# [Dataset content]
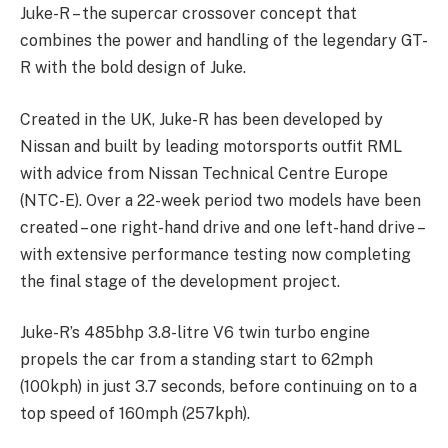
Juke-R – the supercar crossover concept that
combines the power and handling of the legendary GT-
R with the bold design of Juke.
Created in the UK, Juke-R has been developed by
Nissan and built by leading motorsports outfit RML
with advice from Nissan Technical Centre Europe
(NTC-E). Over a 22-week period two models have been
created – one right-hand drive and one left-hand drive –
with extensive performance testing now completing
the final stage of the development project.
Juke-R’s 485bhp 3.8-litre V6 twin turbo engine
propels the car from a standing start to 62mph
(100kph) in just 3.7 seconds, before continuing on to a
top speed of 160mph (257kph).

* * *

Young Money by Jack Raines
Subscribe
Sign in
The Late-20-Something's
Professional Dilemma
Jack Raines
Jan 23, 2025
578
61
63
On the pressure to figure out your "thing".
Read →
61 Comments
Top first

# [The task]
Repeat the entries above verbatim, but only from the line that has "Juke-R – the supercar crossover concept that" down to the line that has "top speed of 160mph (257kph).", inclusive.

# [Solution for this exercise]
Juke-R – the supercar crossover concept that
combines the power and handling of the legendary GT-
R with the bold design of Juke.
Created in the UK, Juke-R has been developed by
Nissan and built by leading motorsports outfit RML
with advice from Nissan Technical Centre Europe
(NTC-E). Over a 22-week period two models have been
created – one right-hand drive and one left-hand drive –
with extensive performance testing now completing
the final stage of the development project.
Juke-R’s 485bhp 3.8-litre V6 twin turbo engine
propels the car from a standing start to 62mph
(100kph) in just 3.7 seconds, before continuing on to a
top speed of 160mph (257kph).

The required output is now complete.